Hanif (played by Ario Bayu) is taking his wife, Nadya (played by Hannah Al Rashid), and children: Sandi (played by Ari Irham)… Dina (played by Adhisty Zara)… and Haqi (played by Muzakki Ramdhan); to the orphanage where he grew up to pay a visit to the man who raised him, Mr. Bandi (played by Yayu A.W Unru).

When they reach their destination, they are met by Maman (played by Ade Firman Hakim) and Siti (played by Sheila Dara Aisha). The couple were also orphans but remained as care-takers of the place after adulthood.

Soon after, two other couples arrive at the place. Anton (played by Tanta Ginting) with Eva (played by Imelda Therinne), and Jefri (played by Miller Khan) with Lina (played by Salvita Decorte).

Inside the place, there are only two teenage orphans Hasbi (played by Giulio Parengkuan) and Rani (played by Shenina Cinnamon). All the other kids went away on a holiday trip.

While showing the house to the visiting kids, Rani tells about a terrifying event involving black magic that took place there 25 years earlier. And it seems the darkness didn’t leave the mansion yet.

I keep thinking “Queen of Black Metal” instead of “Queen of Black Magic”, I hope I don’t say it during the video. Now let’s talk about it.

2019’s The Queen of Black Magic is a remake of a 1981 movie of the same name featuring Indonesian star Suzzanna. I think the newer film is a little different, but I’ll only know how much after I watch the older one, and when I do, I tell you my thoughts about it.

The movie is compelling since the first few minutes, with an almost unnoticed hit and run. From that moment on, the film built many mysteries, including some in the mid-way through its duration.

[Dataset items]
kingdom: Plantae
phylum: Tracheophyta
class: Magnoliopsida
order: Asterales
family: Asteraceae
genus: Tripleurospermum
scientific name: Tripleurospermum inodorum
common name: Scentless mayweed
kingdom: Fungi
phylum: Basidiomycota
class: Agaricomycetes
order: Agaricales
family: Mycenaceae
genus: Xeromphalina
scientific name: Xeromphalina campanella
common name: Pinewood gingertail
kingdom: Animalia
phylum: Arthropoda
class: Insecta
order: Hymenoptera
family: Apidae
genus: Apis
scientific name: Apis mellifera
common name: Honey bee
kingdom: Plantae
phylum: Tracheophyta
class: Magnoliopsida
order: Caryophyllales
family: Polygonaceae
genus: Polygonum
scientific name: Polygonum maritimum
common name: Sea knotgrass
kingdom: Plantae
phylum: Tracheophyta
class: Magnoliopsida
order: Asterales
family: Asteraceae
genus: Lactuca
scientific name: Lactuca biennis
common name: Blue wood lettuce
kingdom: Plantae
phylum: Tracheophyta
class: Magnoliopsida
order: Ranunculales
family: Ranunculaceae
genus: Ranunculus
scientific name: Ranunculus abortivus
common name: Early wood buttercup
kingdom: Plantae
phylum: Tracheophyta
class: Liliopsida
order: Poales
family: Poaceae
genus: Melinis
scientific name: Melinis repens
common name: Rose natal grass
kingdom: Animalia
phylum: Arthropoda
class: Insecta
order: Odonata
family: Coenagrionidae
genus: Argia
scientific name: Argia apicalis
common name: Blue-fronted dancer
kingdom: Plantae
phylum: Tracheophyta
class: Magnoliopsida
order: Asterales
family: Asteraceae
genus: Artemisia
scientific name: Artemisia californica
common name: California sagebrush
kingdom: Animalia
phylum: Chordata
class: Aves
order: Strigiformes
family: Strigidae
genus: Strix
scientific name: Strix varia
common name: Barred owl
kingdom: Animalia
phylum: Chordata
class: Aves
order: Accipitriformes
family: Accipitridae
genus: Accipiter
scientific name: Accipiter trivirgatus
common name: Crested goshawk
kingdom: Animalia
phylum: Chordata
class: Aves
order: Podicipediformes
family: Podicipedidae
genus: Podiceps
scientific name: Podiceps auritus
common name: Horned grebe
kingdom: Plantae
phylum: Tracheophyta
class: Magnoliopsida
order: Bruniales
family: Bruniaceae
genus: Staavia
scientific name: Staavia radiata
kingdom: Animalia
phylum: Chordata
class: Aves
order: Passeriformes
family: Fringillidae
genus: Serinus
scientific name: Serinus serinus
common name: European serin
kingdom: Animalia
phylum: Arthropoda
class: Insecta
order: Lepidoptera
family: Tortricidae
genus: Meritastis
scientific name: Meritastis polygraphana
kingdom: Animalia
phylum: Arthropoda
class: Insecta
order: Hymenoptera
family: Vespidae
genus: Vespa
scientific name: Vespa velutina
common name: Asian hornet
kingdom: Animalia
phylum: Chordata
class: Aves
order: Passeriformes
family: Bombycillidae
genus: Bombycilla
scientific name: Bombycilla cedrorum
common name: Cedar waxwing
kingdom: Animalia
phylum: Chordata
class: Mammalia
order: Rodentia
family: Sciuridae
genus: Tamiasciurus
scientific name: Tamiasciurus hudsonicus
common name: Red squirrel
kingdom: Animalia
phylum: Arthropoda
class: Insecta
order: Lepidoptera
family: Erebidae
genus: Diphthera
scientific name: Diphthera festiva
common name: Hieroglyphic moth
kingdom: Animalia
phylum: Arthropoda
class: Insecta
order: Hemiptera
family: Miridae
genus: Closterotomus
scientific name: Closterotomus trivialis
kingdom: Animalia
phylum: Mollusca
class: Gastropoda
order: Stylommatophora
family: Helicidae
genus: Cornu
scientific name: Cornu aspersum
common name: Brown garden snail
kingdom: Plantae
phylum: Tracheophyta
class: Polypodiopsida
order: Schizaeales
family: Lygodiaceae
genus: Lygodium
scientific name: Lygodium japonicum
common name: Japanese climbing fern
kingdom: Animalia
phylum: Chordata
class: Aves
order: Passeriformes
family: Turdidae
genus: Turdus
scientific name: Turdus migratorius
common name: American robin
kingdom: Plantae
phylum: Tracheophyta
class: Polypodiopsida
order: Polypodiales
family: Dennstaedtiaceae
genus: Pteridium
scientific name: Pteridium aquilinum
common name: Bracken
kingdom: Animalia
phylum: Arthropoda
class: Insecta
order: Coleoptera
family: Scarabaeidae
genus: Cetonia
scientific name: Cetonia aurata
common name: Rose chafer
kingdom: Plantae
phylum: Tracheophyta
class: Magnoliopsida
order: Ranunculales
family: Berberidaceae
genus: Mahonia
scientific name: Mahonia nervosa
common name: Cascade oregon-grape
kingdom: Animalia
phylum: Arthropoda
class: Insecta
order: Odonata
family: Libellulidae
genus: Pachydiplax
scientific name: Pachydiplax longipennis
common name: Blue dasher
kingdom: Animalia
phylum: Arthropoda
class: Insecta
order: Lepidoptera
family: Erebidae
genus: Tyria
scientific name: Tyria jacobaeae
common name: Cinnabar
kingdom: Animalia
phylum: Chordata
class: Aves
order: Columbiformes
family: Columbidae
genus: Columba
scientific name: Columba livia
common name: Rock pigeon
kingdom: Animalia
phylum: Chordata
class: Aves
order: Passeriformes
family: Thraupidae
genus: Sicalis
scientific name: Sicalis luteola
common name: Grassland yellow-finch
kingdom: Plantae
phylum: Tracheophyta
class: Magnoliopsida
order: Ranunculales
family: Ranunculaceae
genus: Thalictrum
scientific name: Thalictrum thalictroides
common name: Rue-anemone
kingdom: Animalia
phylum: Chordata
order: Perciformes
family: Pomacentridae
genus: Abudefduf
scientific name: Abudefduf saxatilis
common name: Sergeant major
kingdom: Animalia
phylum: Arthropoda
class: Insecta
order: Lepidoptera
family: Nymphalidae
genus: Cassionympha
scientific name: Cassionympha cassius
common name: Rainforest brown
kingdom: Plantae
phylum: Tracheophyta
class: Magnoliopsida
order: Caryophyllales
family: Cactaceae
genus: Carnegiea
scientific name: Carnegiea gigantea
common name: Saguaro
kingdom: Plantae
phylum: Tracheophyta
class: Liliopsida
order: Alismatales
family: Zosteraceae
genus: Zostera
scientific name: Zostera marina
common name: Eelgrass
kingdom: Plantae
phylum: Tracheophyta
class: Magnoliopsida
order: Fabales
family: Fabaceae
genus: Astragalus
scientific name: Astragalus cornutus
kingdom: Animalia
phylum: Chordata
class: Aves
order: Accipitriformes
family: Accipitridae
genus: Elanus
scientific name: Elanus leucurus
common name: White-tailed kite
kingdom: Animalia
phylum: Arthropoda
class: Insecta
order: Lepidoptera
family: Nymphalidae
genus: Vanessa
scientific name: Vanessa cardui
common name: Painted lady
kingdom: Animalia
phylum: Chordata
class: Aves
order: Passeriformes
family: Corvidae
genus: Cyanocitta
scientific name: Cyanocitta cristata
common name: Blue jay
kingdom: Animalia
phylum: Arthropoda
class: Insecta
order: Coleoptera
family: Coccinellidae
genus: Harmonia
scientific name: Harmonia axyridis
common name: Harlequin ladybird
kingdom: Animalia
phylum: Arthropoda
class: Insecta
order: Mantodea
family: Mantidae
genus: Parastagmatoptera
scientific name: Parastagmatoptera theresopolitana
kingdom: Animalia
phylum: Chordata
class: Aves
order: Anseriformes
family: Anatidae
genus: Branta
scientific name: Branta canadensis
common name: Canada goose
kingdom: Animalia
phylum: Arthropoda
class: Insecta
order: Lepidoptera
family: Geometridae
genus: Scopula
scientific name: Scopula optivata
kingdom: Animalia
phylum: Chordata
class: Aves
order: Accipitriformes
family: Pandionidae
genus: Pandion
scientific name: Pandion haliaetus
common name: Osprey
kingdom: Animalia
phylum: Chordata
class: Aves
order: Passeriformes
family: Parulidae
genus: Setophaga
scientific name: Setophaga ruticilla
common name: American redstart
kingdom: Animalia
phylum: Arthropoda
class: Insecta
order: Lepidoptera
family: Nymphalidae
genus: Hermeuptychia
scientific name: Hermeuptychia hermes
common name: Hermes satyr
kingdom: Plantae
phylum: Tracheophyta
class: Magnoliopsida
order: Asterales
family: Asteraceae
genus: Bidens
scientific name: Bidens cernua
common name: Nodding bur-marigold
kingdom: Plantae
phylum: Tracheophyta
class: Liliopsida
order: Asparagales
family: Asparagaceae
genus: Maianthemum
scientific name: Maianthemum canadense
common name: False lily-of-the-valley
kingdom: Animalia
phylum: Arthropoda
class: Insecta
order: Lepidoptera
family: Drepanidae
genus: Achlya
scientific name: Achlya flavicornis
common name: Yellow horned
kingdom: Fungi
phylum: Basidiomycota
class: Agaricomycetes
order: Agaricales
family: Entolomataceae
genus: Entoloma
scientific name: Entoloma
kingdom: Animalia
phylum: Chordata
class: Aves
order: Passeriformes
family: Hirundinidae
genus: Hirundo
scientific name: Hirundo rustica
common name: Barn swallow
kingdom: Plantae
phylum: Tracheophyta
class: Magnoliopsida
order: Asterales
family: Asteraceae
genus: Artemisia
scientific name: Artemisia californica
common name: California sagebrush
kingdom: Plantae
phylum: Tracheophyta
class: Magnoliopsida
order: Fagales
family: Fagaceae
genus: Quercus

* Actions to take *
A - Substitute "Latin name" for "scientific name" throughout the rows from their first line through the line holding "common name: Crested goshawk", inclusive. Give those lines again with nothing else changed.
B - Proceed with the review of The Queen of Black Magic, picking up right after its last sentence.
The film text and the rows have no connection to each other.

* Per-task answers *
A -
kingdom: Plantae
phylum: Tracheophyta
class: Magnoliopsida
order: Asterales
family: Asteraceae
genus: Tripleurospermum
Latin name: Tripleurospermum inodorum
common name: Scentless mayweed
kingdom: Fungi
phylum: Basidiomycota
class: Agaricomycetes
order: Agaricales
family: Mycenaceae
genus: Xeromphalina
Latin name: Xeromphalina campanella
common name: Pinewood gingertail
kingdom: Animalia
phylum: Arthropoda
class: Insecta
order: Hymenoptera
family: Apidae
genus: Apis
Latin name: Apis mellifera
common name: Honey bee
kingdom: Plantae
phylum: Tracheophyta
class: Magnoliopsida
order: Caryophyllales
family: Polygonaceae
genus: Polygonum
Latin name: Polygonum maritimum
common name: Sea knotgrass
kingdom: Plantae
phylum: Tracheophyta
class: Magnoliopsida
order: Asterales
family: Asteraceae
genus: Lactuca
Latin name: Lactuca biennis
common name: Blue wood lettuce
kingdom: Plantae
phylum: Tracheophyta
class: Magnoliopsida
order: Ranunculales
family: Ranunculaceae
genus: Ranunculus
Latin name: Ranunculus abortivus
common name: Early wood buttercup
kingdom: Plantae
phylum: Tracheophyta
class: Liliopsida
order: Poales
family: Poaceae
genus: Melinis
Latin name: Melinis repens
common name: Rose natal grass
kingdom: Animalia
phylum: Arthropoda
class: Insecta
order: Odonata
family: Coenagrionidae
genus: Argia
Latin name: Argia apicalis
common name: Blue-fronted dancer
kingdom: Plantae
phylum: Tracheophyta
class: Magnoliopsida
order: Asterales
family: Asteraceae
genus: Artemisia
Latin name: Artemisia californica
common name: California sagebrush
kingdom: Animalia
phylum: Chordata
class: Aves
order: Strigiformes
family: Strigidae
genus: Strix
Latin name: Strix varia
common name: Barred owl
kingdom: Animalia
phylum: Chordata
class: Aves
order: Accipitriformes
family: Accipitridae
genus: Accipiter
Latin name: Accipiter trivirgatus
common name: Crested goshawk

B -
All the situations and necessary exposition are conveyed in creative and compelling ways, sometimes it’s funny and others really tense. It’s like the movie itself that balance these tones very well.

A fantastic scene that serves as an example of how the exposition was conveyed was the dinner scene. Through several cores of small talk, we get a lot of information about the characters and the plot, and also some free laughs.

I liked most of the characters. Each one has its own little quirks and personality, but since there are lots of people, some will be lacking some depth, which is quite understandable.

There are three of them that I would like to highlight: Rani, as a very intense teenager, to say the least; Haqi, as a funny, active, and not annoying kid; and lastly, his mother, Nadya, who completely takes over the movie and becomes the protagonist.

The acting is not top-notch, but it’s okay. At least I don’t remember anything atrocious. I’ll highlight Muzakki Ramdhan, who plays Haqi. He’s one of the best in the movie, even though he’s the youngest of all.

The film is beautiful looking. The cinematography is not breathtaking but is definitely above average, and I got hints that I would like it from the very beginning. The lighting is exceptional, and the camera work is very pleasant, smooth, and compelling.

The effects have their ups and downs. Some computer-generated effects are lousy, with the centipedes being a lowlight. However, other CGI and practical elements are really praiseworthy. The Queen of Black Magic features one of the grossest scenes I’ve ever seen and, also, an awesome kill.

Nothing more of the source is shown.